Goal of the exercise
Repeat exactly, and only, the lines running from the one that holds "IGLESIA CATÓLICA" to the end of the records.

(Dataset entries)
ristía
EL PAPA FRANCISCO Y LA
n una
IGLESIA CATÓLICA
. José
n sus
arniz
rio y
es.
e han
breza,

Solution to the problem
IGLESIA CATÓLICA
. José
n sus
arniz
rio y
es.
e han
breza,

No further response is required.